◆ Records for this exercise:
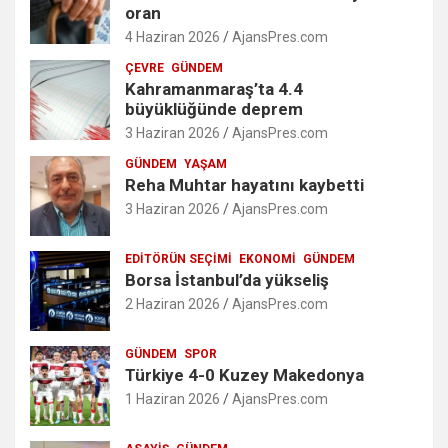
oran
4 Haziran 2026
AjansPres.com
ÇEVRE
GÜNDEM
Kahramanmaraş’ta 4.4
büyüklüğünde deprem
3 Haziran 2026
AjansPres.com
GÜNDEM
YAŞAM
Reha Muhtar hayatını kaybetti
3 Haziran 2026
AjansPres.com
EDITÖRÜN SEÇIMI
EKONOMI
GÜNDEM
Borsa İstanbul’da yükseliş
2 Haziran 2026
AjansPres.com
GÜNDEM
SPOR
Türkiye 4-0 Kuzey Makedonya
1 Haziran 2026
AjansPres.com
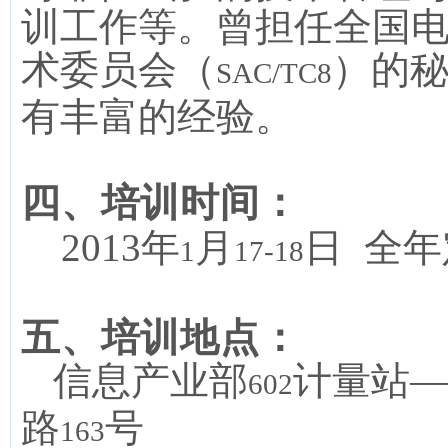
训工作等。曾担任全国
术委员会（
）的
SAC/TC8
有丰富的经验。
四、培训时间：
2013
年
月
日
全年
1
17-18
五、培训地点：
信息产业部
计量站
602
路
号
163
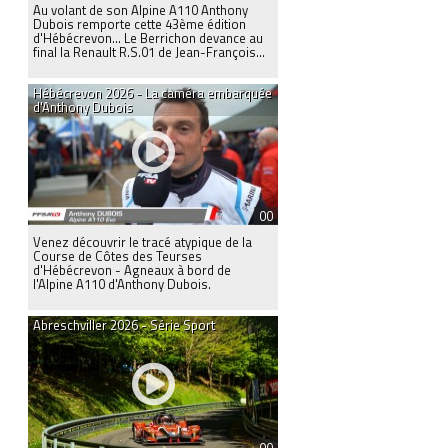
Au volant de son Alpine A110 Anthony
Dubois remporte cette 43ème édition
d'Hébécrevon... Le Berrichon devance au
final la Renault R.S.01 de Jean-François...
Hébécrevon 2026 - La caméra embarquée
d'Anthony Dubois
00
Venez découvrir le tracé atypique de la
Course de Côtes des Teurses
d'Hébécrevon - Agneaux à bord de
l'Alpine A110 d'Anthony Dubois.
Abreschviller 2026 - Série Sport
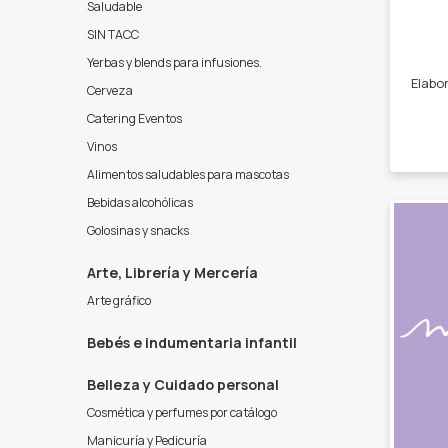
Saludable
SIN TACC
Yerbas y blends para infusiones.
Cerveza
Catering Eventos
Vinos
Alimentos saludables para mascotas
Bebidas alcohólicas
Golosinas y snacks
Arte, Librería y Mercería
Arte gráfico
Bebés e indumentaria infantil
Belleza y Cuidado personal
Cosmética y perfumes por catálogo
Manicuría y Pedicuría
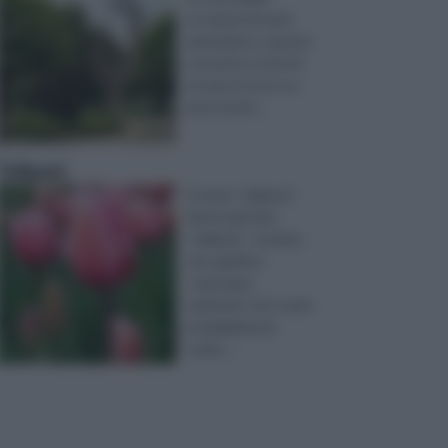
occuparsi di varie
operazioni, e questo
consente a tutti di
trovare in esso un
buon modo ...
Tulipani
Il nome “tulipano”
deriva dal tubo
“tulband” , termine
che significa
“copricapo,
turbante”, ed è stato
probabilmente
scelto ...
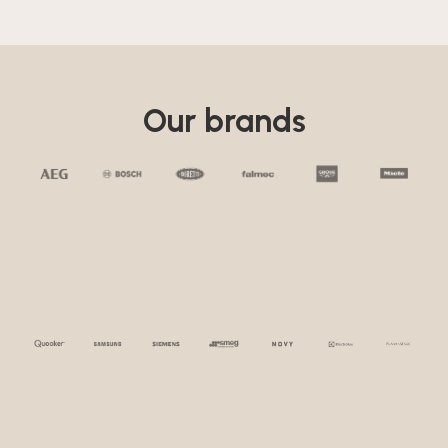
Our brands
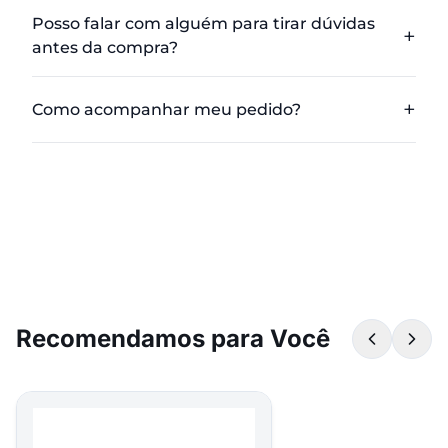
Posso falar com alguém para tirar dúvidas
antes da compra?
Como acompanhar meu pedido?
Recomendamos para Você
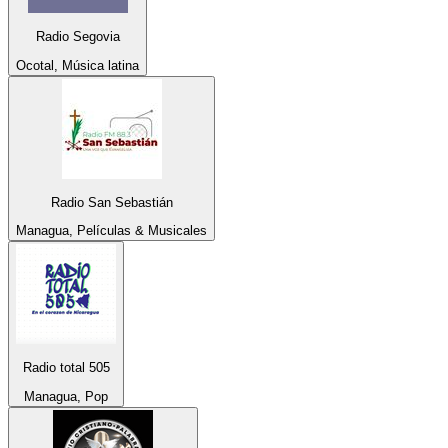
Radio Segovia
Ocotal, Música latina
Radio San Sebastián
Managua, Películas & Musicales
Radio total 505
Managua, Pop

◆ Work instructions:
Give again the lines from the one containing "Posso falar com alguém para tirar dúvidas" through the end of the lines, both included, with "Managua" switched to "León" and nothing else changed. Leave the pictures out.

◆ Result for this task:
Posso falar com alguém para tirar dúvidas
antes da compra?
Como acompanhar meu pedido?
Recomendamos para Você
Radio Segovia
Ocotal, Música latina
Radio San Sebastián
León, Películas & Musicales
Radio total 505
León, Pop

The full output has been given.